The recent merger of William Mitchell College of Law and Hamline University School of Law took many by surprise. It no doubt presages a reduction in the number of new law grads and admittees each year. With the legal job market as depressed as it has been, it may make little dent on the number of practicing attorneys, and on this office’s budget, at least for a while. Thus, little immediate impact on lawyer discipline is foreseen.
A statistically minor number of dissents in lawyer discipline cases has been noted. How common dissenting and concurring opinions are in all Supreme Court decisions has varied over the years, obviously depending on the particular makeup of the Court at the time and the particular issue. Anything other than unanimity in lawyer discipline decisions, however, has been rare. So, even four dissents in the past nine months (three since November 2014 and two since February 2015) are noticeable. Lawyers in all areas of law try to read the “tea leaves” of the Court for developing trends, especially if new justices are the dissenters. In three of the lawyer discipline cases, the minority argued for greater discipline than the majority imposed; one for less, so it is hard to discern a clear developing pattern as of yet.
Finally, a new word has been added to the Supreme Court’s lexicon. I did a quick word search and did not find the word “hornswoggle”3 or any variation thereof in any Minnesota previously published decision, be it lawyer discipline or any other type of case. But in a recent lawyer discipline case,4 the respondent attorney claimed he somehow had been “hornswoggled” by our office into not calling a particular witness at his disciplinary hearing, claiming he had been told that a particular allegation was no longer being pursued against him. Quite correctly, the Court determined this claim to be “baseless.” But a new term had been added for Supreme Court wordsmiths!

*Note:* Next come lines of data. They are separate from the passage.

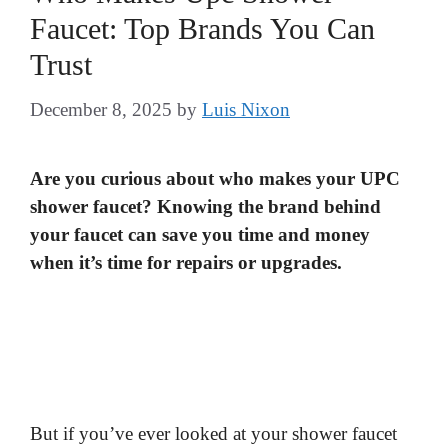
Faucet: Top Brands You Can
Trust
December 8, 2025
by
Luis Nixon
Are you curious about who makes your UPC
shower faucet? Knowing the brand behind
your faucet can save you time and money
when it’s time for repairs or upgrades.
But if you’ve ever looked at your shower faucet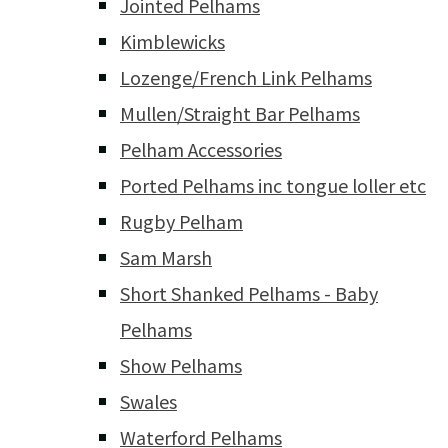
Jointed Pelhams
Kimblewicks
Lozenge/French Link Pelhams
Mullen/Straight Bar Pelhams
Pelham Accessories
Ported Pelhams inc tongue loller etc
Rugby Pelham
Sam Marsh
Short Shanked Pelhams - Baby
Pelhams
Show Pelhams
Swales
Waterford Pelhams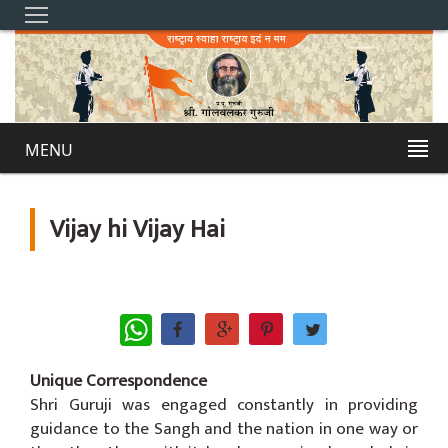
MENU
Vijay hi Vijay Hai
WhatsApp
Unique Correspondence
Shri Guruji was engaged constantly in providing
guidance to the Sangh and the nation in one way or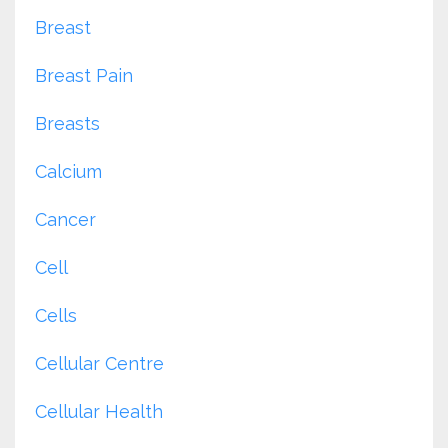
Breast
Breast Pain
Breasts
Calcium
Cancer
Cell
Cells
Cellular Centre
Cellular Health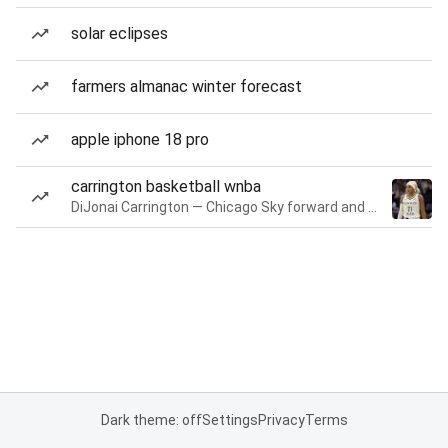
solar eclipses
farmers almanac winter forecast
apple iphone 18 pro
carrington basketball wnba
DiJonai Carrington — Chicago Sky forward and guard
Dark theme: off
Settings
Privacy
Terms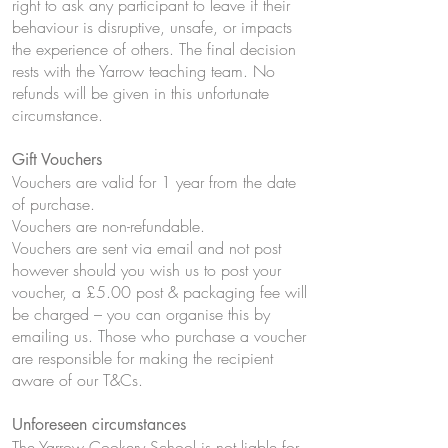
right to ask any participant to leave if their
behaviour is disruptive, unsafe, or impacts
the experience of others. The final decision
rests with the Yarrow teaching team. No
refunds will be given in this unfortunate
circumstance.
Gift Vouchers
Vouchers are valid for 1 year from the date
of purchase.
Vouchers are non-refundable.
Vouchers are sent via email and not post
however should you wish us to post your
voucher, a £5.00 post & packaging fee will
be charged – you can organise this by
emailing us. Those who purchase a voucher
are responsible for making the recipient
aware of our T&Cs.
Unforeseen circumstances
The Yarrow Cookery School is not liable for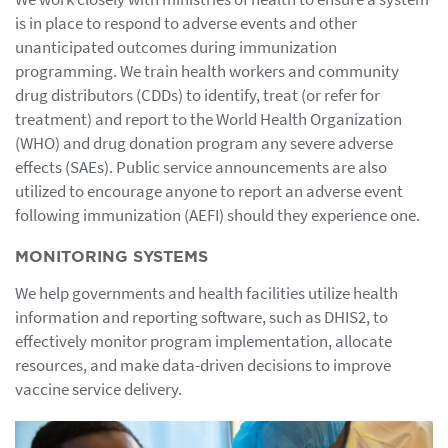
is in place to respond to adverse events and other
unanticipated outcomes during immunization
programming. We train health workers and community
drug distributors (CDDs) to identify, treat (or refer for
treatment) and report to the World Health Organization
(WHO) and drug donation program any severe adverse
effects (SAEs). Public service announcements are also
utilized to encourage anyone to report an adverse event
following immunization (AEFI) should they experience one.
MONITORING SYSTEMS
We help governments and health facilities utilize health
information and reporting software, such as DHIS2, to
effectively monitor program implementation, allocate
resources, and make data-driven decisions to improve
vaccine service delivery.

1 Other possible titles for the column presented themselves but were rejected: “No Comment” or “Pot Luck” seemed a bit too cheeky; “Crime and Punishment” is not entirely accurate in light of the Court’s long-held position that professional discipline is not punishment. Thus, a more neutral title was selected.
2 Amended Order Regarding Proposed Amendments to the Minnesota Rules of Professional Conduct, ADM10-8005 (Minn. Sup. Ct., Feb. 27, 2015, effective April 1, 2015). A copy of the full order is available at: http://lprb.mncourts.gov/Pages/Amendment%20to%20MRPC%202015.pdf.
3 Dictionary.com defines it as a slang verb meaning “to swindle, cheat, hoodwink, or hoax.” But you knew that.
4 In re Greenman, A13-1963, slip. op. at 11 (Minn. March 4, 2015).